Cape Breton Highlands National Park – Part 2
We left Ingonish Beach a bit later than we planned. We were going to be on the road at 10 but didn’t leave until 10:40. Oh well. We don’t exactly have a tight schedule!
We were blessed with a beautiful day once again and we drove straight into the Park and up to the northern end at North Cape where we left off our sightseeing yesterday.
A phenomenon we have encountered in the Maritimes, and no where else on all of our travels, is rocks erupting from the middle of the road. We came across this several times in Newfoundland and again here in Cape Breton just outside of Ingonish Beach. I don’t know how the rocks do this but perhaps they are like the mushrooms at the end of our paved driveway that just blew pieces of the asphalt out so they could reach the light. Are rocks like that???

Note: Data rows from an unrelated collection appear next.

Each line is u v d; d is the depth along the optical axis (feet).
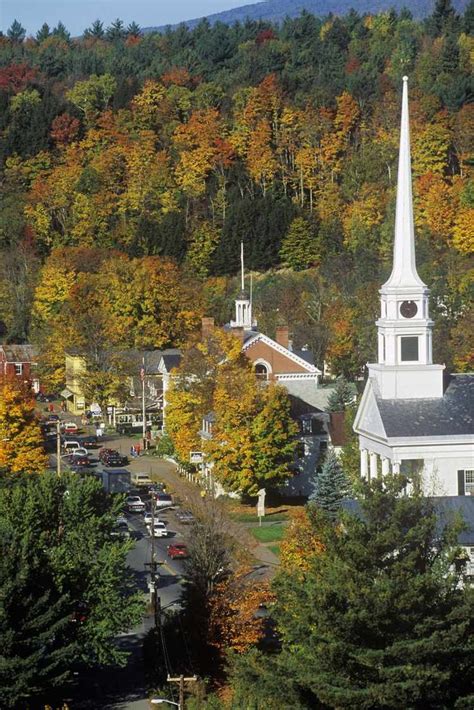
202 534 434.30
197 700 361.10
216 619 407.64
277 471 603.26
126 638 458.50
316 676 314.96
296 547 420.36
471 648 318.45
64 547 417.69
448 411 488.44
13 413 617.21
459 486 480.64
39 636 381.19
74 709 392.06
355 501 436.76
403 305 501.56
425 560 336.08
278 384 654.94
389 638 320.09
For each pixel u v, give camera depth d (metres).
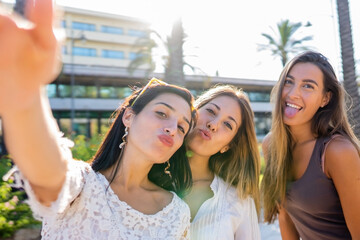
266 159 2.63
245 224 2.17
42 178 0.89
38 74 0.66
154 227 1.37
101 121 25.50
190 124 1.59
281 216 2.61
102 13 42.69
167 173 1.76
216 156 2.32
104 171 1.48
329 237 2.20
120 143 1.52
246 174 2.25
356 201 2.01
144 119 1.43
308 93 2.18
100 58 42.66
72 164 1.25
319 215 2.18
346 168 2.00
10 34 0.62
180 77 12.09
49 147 0.85
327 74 2.20
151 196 1.51
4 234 3.77
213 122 2.08
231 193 2.21
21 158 0.80
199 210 2.12
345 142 2.06
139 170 1.47
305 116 2.20
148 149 1.39
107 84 25.98
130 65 21.41
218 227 2.03
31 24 0.66
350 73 11.42
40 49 0.65
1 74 0.63
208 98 2.21
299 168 2.31
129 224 1.31
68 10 41.22
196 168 2.25
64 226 1.22
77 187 1.20
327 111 2.24
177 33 12.23
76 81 25.11
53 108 24.34
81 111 25.12
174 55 12.16
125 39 43.88
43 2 0.65
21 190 4.91
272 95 2.45
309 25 24.11
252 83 29.12
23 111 0.74
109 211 1.28
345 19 11.62
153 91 1.51
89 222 1.23
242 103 2.20
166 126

From North Cape you leave the coast and go over the top of the mountainous center of Cape Breton Highlands – with a lovely twisty bit that made John wish he was on his motorcycle. I was expecting to drive right to the western side of the peninsula through a hardwood forest and then have scenic things to look at again.
Not so. We were constantly pulling over for view points. We even did a few short hikes. My favorite I think was at Lone Shieling – a Scottish term for a stone shepherd’s hut. Many Scottish immigrants settled in the Pleasant Valley area after being expelled from the Isle of Skye in the 1800’s.
To commemorate his Scottish roots Donald S. MacIntosh bequeathed 100 acres of his homestead in Grand Anse Valley for a park in 1934. When the park land was incorporated into Cape Breton Highlands National Park the Lone Shieling was built to recognize his heritage and gift.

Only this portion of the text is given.